What made you turn to drones for aid operations?
It started when we worked in Haiti (after the 2010 earthquake) and had a massive 30-car convoy trying to get in and set up a hospital. We couldn’t see the road ahead, roads were blocked, and there was so much time lost because we didn’t have the right information. Afterwards we realized that with a “bird” in the sky we could get it and share it with everyone else who was there to help. We thought UAVs (unmanned aerial vehicles) were the way to go.
But aren’t they also expensive?
We partnered with Aeryon Labs of Waterloo. They gave us super high-end UAVs and trained our people as pilots, and they’re on call 24/7 when we need help. Imagine what that would cost, starting with the ($65,000) aircraft! We got a core group trained, then deployed it to the Philippines and Nepal, now Ecuador. It’s the kind of thing law enforcement and the military uses, and it’s something I think every aid agency will start to use.
What are the advantages of drones for aid workers?
One is during the acute phase of search and rescue. I can put a UAV up, and look into a fifth-storey window when it’s too dangerous to send a person or a dog in. We can put ground-penetrating radar onto a UAV to scan for heartbeats. We can map out roads that are blocked. We can fly over community centres and shelters to see how many people are there so we know where to send aid right away.
Second, it’s useful when we’re in the phase of measuring data to manage our response. We fly mapping missions. Grid searches take tens of thousands of photos and upload them to the Internet. Computers grab the photos and cross-stitch them to make maps in two or 3D images. I can tell you every building that is damaged on any street, assess the damage and decide the assets that are needed to deploy.
What’s the next step for drone aid?
With the Internet all of a sudden you can get help from around the world. There could be some kids uploading our images to the Internet, analyzing the maps from their homes. The next step is harnessing humanity. If the next disaster is bigger than Ecuador, maybe there’ll be some in Beijing, and other places, joining in. That’s the big picture we want to see.
How are you using the drones in Ecuador?
We’re doing city mapping of disaster areas, making 3D images of electrical lines, water and oil tanks, etc. We can see if they’re coming down. It’s a tool we can use to make decisions. This is a program that showcases Canadian innovation. We have three Canadian pilots down there and three more on the way — there’s a firefighter from Mississauga, one from the Toronto Fire Services, a paramedic from the Niagara region and a dentist.
And you’re still doing hands-on aid in the earthquake zone?
We’re never going to stop giving people the basics — clean drinking water and access to medical care.
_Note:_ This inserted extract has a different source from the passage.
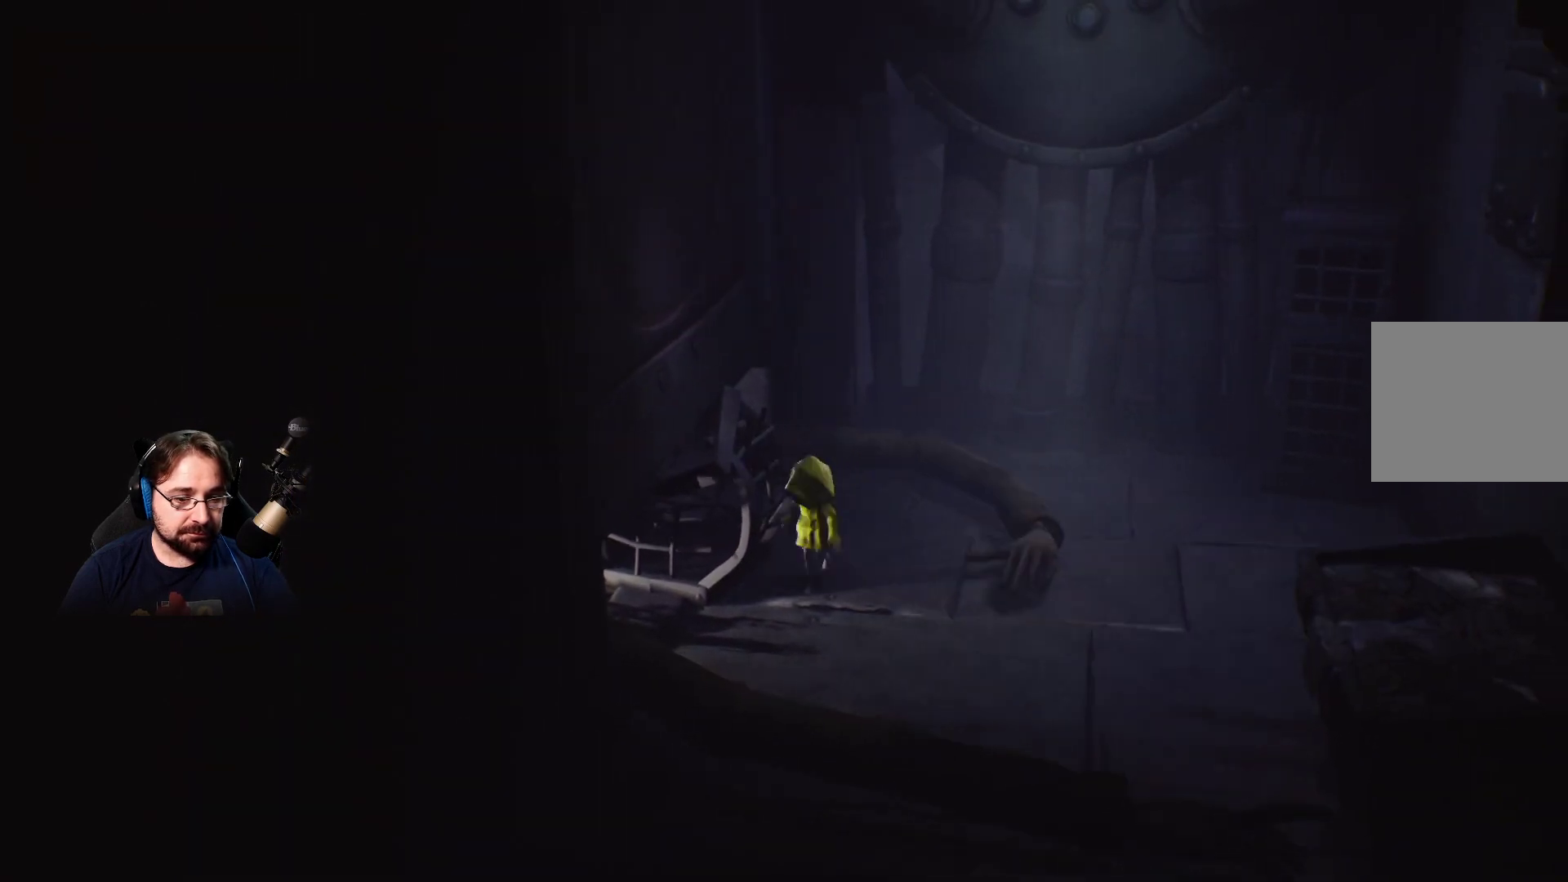
{"buttons": [], "left_stick": "right", "right_stick": "center", "events": [[100, "CROSS", "down"], [200, "L3", "down"], [333, "CROSS", "up"], [367, "L3", "up"], [367, "left_stick", "down-right"], [500, "left_stick", "right"]]}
About 1,200 people are seeking shelter on an airport runway, because it’s in the open. The airport is closed and they’re living under tarps and in tents. We’ve provided clean water for everyone every day. We’re also working with the national water board, training them to use the equipment. We don’t just want to go in and hand out bottles of water. We want to empower people.
How dangerous is it in those areas?
Well, you’re at ground zero, walking over rubble. You’re supposed to be aware of danger, but after a while you get desensitized. At one point, we were trying to get some food and the building shook. I knew we should move, but at first we didn’t. Then we heard people out on the street, screaming.
This interview has been edited for clarity and length.